Brajesh kedia said:
Can anyone explain how the formula came and exactly if i ask for how 3 sides multiplication can bring the volume of container...the question arises how stuff can be measured in terms of no.?? And last but not the least how d=m/v and what's the concept that i can easily accept this formulas as othera
Volume is just a special word for the size of a room - it is how much space there is inside a boundary.
This is a concept you can hold in your head quite easily - some spaces you can fit lots into and some not so much. You should have an idea of what a volume
is without having a mathematical formula for it. If you are having trouble with the idea of "the size of an empty space", then you have bigger issues than we can handle in these forums.

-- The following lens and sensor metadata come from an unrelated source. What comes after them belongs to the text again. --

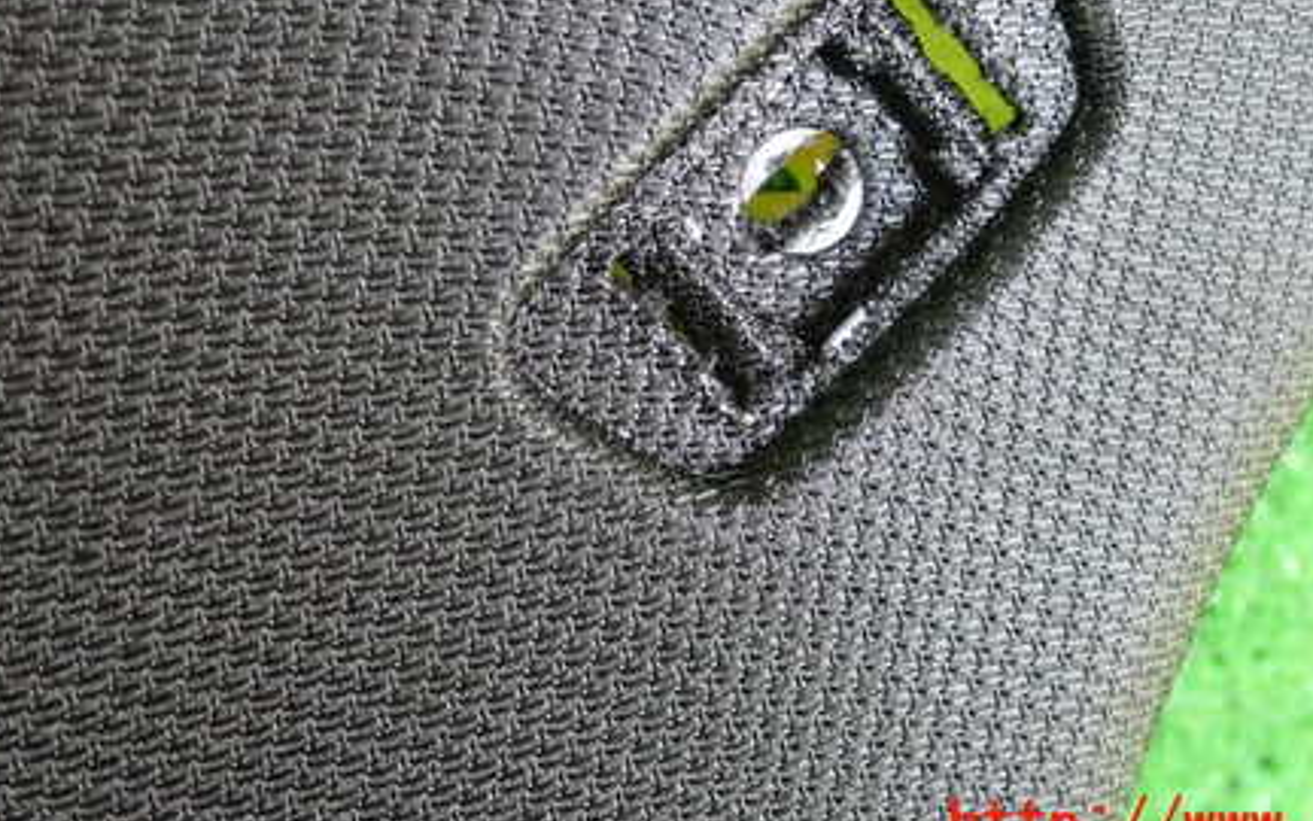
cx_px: 723
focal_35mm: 56
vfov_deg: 22.9
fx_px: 2004
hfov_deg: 36.2
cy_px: 182
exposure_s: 1/125
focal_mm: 6.83
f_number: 2.7
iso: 1000
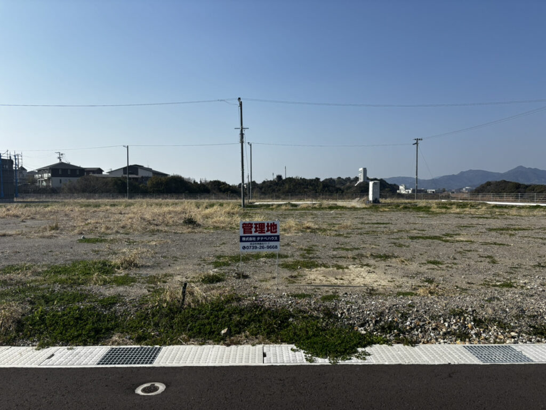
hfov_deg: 67.3
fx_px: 410
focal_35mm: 26
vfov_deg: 53.1
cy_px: 205
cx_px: 273
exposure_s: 1/4854
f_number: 1.6
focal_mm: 5.96
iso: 50
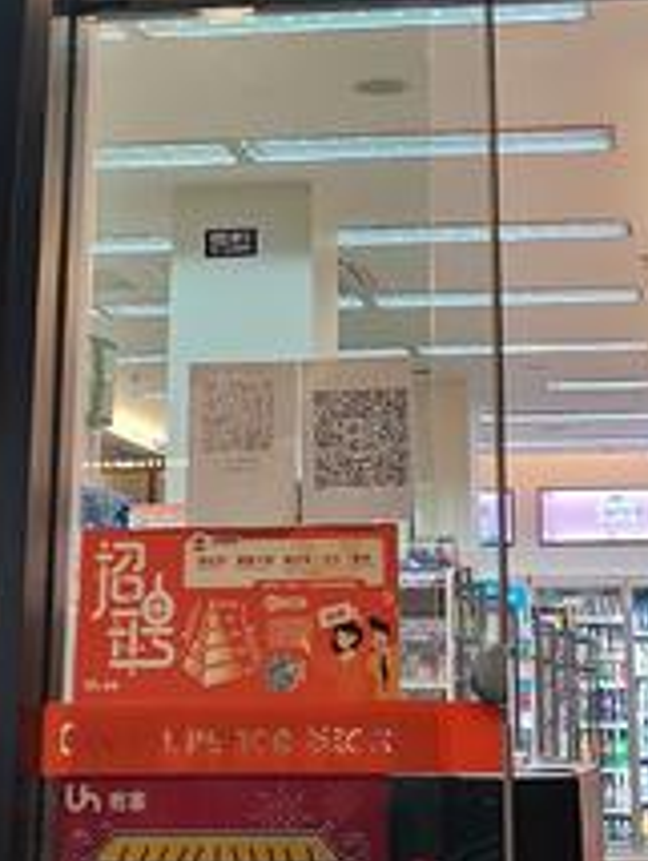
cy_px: -87
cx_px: 382
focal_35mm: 89
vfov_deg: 20.9
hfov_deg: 16.6
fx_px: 2217
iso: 100
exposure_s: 1/100
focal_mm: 4.75
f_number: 1.8
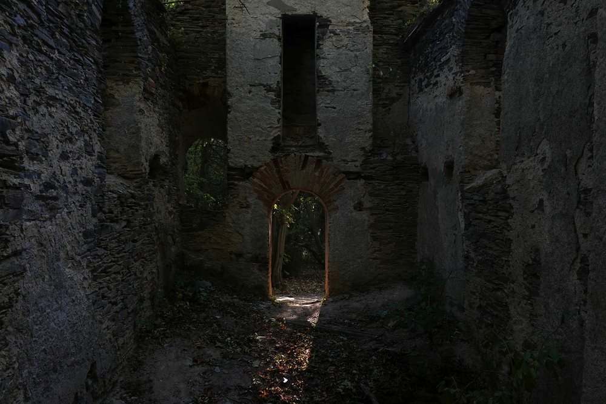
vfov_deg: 43.6
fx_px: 505
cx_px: 303
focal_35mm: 30
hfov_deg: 61.9
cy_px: 202
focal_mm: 11.06
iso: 125
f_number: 5.6
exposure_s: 1/30
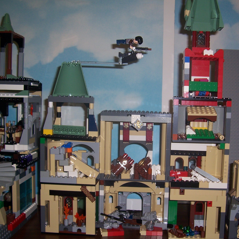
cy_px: 120
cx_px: 149
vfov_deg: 40.9
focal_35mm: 41
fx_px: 320
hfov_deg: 40.6
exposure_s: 1/60
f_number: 2.7
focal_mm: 5.6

You may, personally, have a feel for how big a particular space is, but what if you need to tell someone else how big it is? You could just show them, but the volume may be difficult to move about. You need a way to tell them how big your room is without them having to see it.
You could make a small model of the room, show them the model, and say "the room is just like this but 1000x bigger" or whatever. Then they would have an idea. But then you need to make a different model for every space you need to talk about - which can be cumbersome to carry around. Instead, it is more useful to make one small object and compare all spaces to that one ... you can say "the room is just like this cube only 5x wider, 3x taller, and 6x longer".

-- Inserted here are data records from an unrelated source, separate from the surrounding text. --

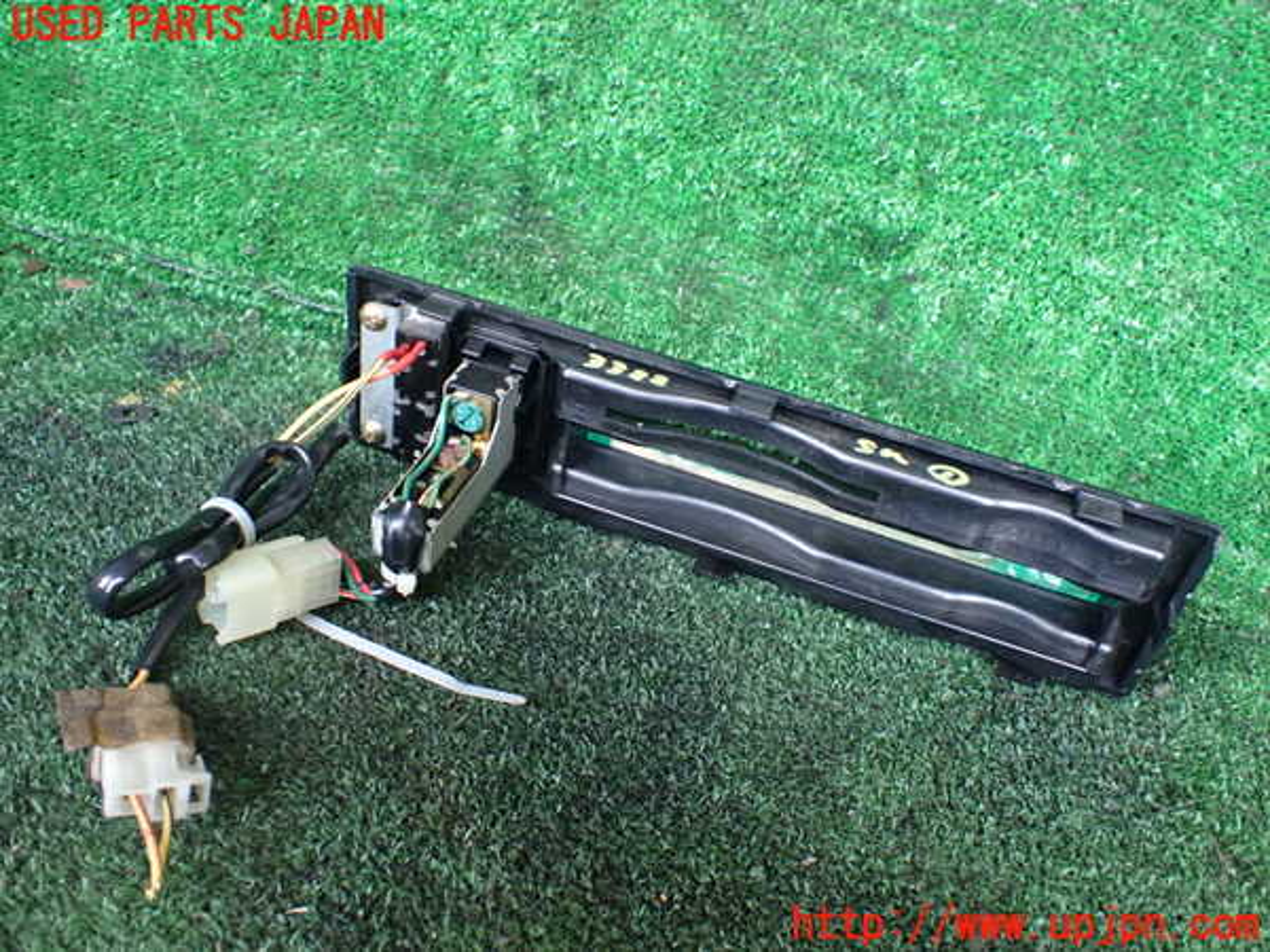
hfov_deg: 60.0
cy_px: 476
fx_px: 1101
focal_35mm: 30
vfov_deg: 46.8
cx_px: 635
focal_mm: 5.4
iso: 800
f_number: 2.3
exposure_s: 1/30
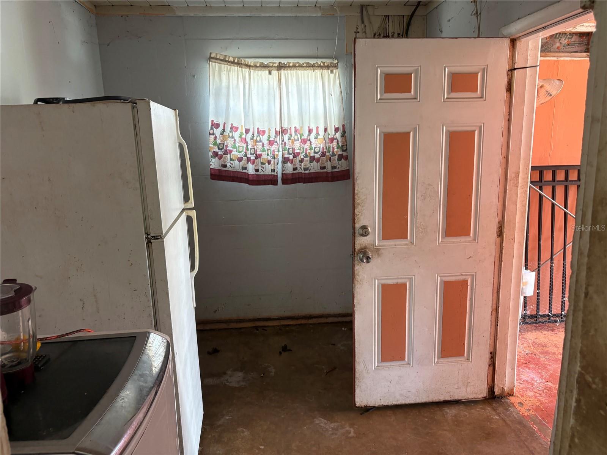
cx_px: 304
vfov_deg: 53.1
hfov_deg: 67.3
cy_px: 228
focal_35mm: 26
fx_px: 456
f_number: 1.6
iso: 125
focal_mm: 5.96
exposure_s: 1/99
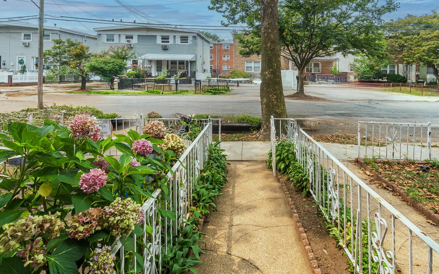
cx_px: 235
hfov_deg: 90.9
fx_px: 215
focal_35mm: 18
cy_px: 134
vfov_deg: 65.0
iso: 100
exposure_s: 1/200
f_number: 7.1
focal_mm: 10
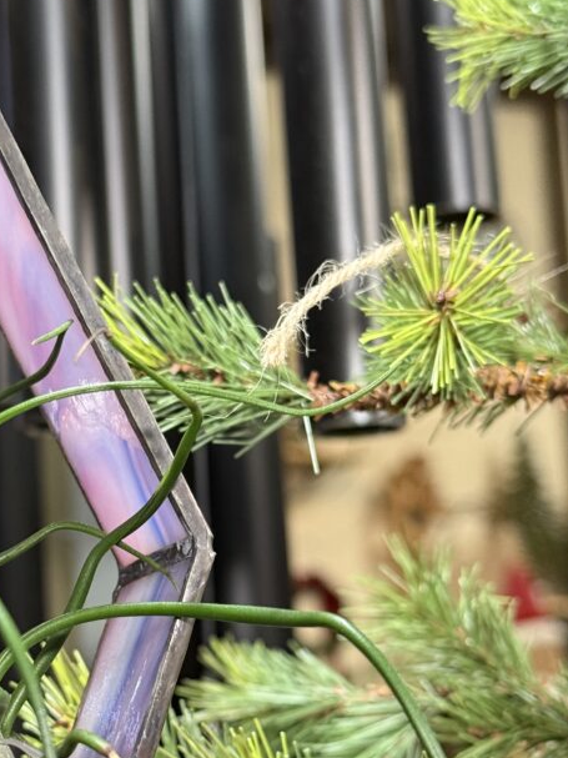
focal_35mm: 81
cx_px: 107
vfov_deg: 24.1
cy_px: 481
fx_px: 1773
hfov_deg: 18.0
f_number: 1.78
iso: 250
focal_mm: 6.76
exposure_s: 1/60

This object, then, becomes the "unit of volume" and the volume of the room becomes how many of those units you can fit inside the room.
By convention we use a cube as our unit of volume. We don't have to, but it is handy because simple rooms are rectangular.
To find the volume of a rectangular room, then, you fill it with unit cubes so there are no gaps and then just count them all.
That's the volume. Everyone will understand wat we mean when we say the vlume is 235 unit cubes, provided we also show them the particular size cube we used.
By definition, the unit cube is 1 unit of volume.
But there is a shortcut - you can just count how many cubes fit along each edge of the room and multiply them together. When you do that, the product is the same as the total number of cubes - only you didn't have to count them all one at a time. So if the room was a cubes long, b cubes deep, and c cubes tall, then the volume is V=abc.
If b=a and c=a then V=a
3
With different shaped volumes we have to use other tricks to work out how many unit cubes fit inside it.
This is how all measures are done - to find a distance, we work out how many unit lengths fit inside that distance and we call that "
the distance". The area uses a unit area - which is usually a square made of two unit distances, for angle we use a unit circle, and so on. All "sizes" are actually comparisons to some standard "unit" size. The various equations are all about finding a shortcut to counting up the number of units one at a time.